Est-ce que Le Sommet des Dieux marque une étape importante dans le parcours de FOST ?

TR : Je ne pense pas que nos films d’animation précédents étaient des petits films. Et nous avons eu la chance qu’ils marchent plutôt pas mal d’ailleurs. Mais là, avec Le Sommet des Dieux, nous avons un budget plus important, dans les 10 millions d’euros. C’est un film très audacieux et nous avons très envie de poursuivre dans cette veine-là.
Nous avons déjà d’autres idées, notamment une nouvelle adaptation assez libre. Et l’envie de continuer à faire des films qui, d’une certaine manière, marquent les esprits.
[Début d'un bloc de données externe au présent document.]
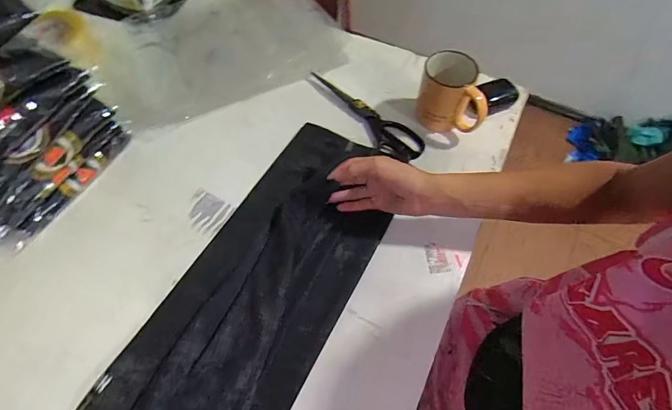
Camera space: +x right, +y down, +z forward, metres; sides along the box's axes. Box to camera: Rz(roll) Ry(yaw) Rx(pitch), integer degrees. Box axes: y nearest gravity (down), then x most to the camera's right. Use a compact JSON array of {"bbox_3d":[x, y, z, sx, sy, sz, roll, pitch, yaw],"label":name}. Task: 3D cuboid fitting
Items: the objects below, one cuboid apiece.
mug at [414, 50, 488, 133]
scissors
[{"bbox_3d":[0.181,-0.172,0.591,0.104,0.097,0.091,16,59,6],"label":"mug"},{"bbox_3d":[0.045,-0.154,0.631,0.061,0.012,0.240,-38,69,-22],"label":"scissors"}]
DB : En fait, chaque film je crois marque forcément une société. Thibaut et moi nous inscrivons totalement dans la continuité de ce que Didier, qui fait partie du comité de FOST comme nous faisons partie de celui de Folivari tout en travaillant pour d’autres partenaires, avait défendu aux Armateurs. L’envie, tout simplement, de faire des films.

Avec une ambition particulière en termes de rythme de production ?

DB : Avoir un film en développement chaque année, et tous les an et demi – deux ans, en sortir un et deux séries. Et je touche du bois, durant nos 7 premières années d’existence, nous avons à peu près toujours réussi à garder ce rythme.